Excerpted passage

Scikit
Intro
By the end of this guide, you’ll have an API endpoint that can handle any scale of traffic by running inference on serverless CPUs/GPUs.
Project set up
Before building you need to set up a Cerebrium account. This is as simple as starting a new Project in Cerebrium and copying the API key. This will be used to authenticate all calls for this project.
Create a project
- Go to dashboard.cerebrium.ai
- Sign up or Login
- Navigate to the API Keys page
- You will need your private API key for deployments. Click the copy button to copy it to your clipboard
Develop model
To start, you should install the Cerebrium framework by running the following command in your notebook or terminal
pip install --upgrade cerebrium
Now navigate to where your model code is stored. This could be in a notebook or a .py
file.
Copy and paste our code below. This creates a simple random forest classifier on the Iris dataset. This code could be replaced by any Sklearn model. Make sure you have the required libraries installed.
from sklearn.datasets import load_iris
from sklearn.ensemble import RandomForestClassifier
import pickle
iris = load_iris()
X, y = iris.data, iris.target
rf = RandomForestClassifier()
rf.fit(X, y)
# Save to pickle
filename = 'iris.pkl'
pickle.dump(rf, open(filename, 'wb'))
In the last line of code, you will see we pickle the file. This is all
you need to deploy your model to Cerebrium! You can then import the deploy()
function from the Cerebrium framework.
from cerebrium import deploy, model_type
name_for_your_deployment= "sk-test-model"
endpoint = deploy((model_type.SKLEARN_CLASSIFIER, "iris.pkl"), name_for_your_deployment , "<API_KEY>")
Your result format will change for the _classifier
model types. The
sklearn_classifier
will return a result
object containing the probability
distribution for the predicted output classes, rather than the argmax of the
distribution. This is to allow you flexibility in how you want to handle the
output of your model for classification. For example, you may want to return
the top 3 predictions for your model, or you may want to return the top 3
predictions with a minimum probability threshold. This is up to you.

Images with pose keypoints
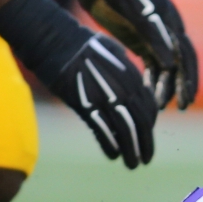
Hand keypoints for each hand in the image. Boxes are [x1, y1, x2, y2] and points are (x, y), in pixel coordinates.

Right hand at [50, 33, 157, 168]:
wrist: (53, 36)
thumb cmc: (79, 42)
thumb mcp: (112, 52)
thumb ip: (124, 70)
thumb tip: (133, 85)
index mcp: (130, 74)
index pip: (149, 107)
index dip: (149, 126)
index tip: (145, 137)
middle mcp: (122, 87)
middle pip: (142, 122)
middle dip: (145, 143)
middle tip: (146, 160)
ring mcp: (104, 95)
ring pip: (125, 129)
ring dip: (131, 150)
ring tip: (133, 164)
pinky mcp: (84, 103)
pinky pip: (103, 129)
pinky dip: (110, 144)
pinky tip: (113, 155)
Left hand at [88, 0, 197, 109]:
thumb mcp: (132, 8)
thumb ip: (152, 34)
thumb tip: (170, 63)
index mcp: (170, 21)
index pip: (186, 55)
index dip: (189, 77)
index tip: (187, 97)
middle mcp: (168, 30)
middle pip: (181, 64)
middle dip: (183, 86)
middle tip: (183, 107)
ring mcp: (156, 37)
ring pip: (167, 67)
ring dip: (166, 86)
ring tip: (159, 107)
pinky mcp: (144, 41)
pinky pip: (153, 66)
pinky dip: (152, 80)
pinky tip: (148, 95)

Parts of the exercise
1. In the Scikit guide, what does the sklearn_classifier model type return instead of the argmax of the distribution?
2. Pull out everything in the Scikit guide from "Project set up" down to "for this project.".

Written answers
1. A result object containing the probability distribution for the predicted output classes.

2.
Project set up
Before building you need to set up a Cerebrium account. This is as simple as starting a new Project in Cerebrium and copying the API key. This will be used to authenticate all calls for this project.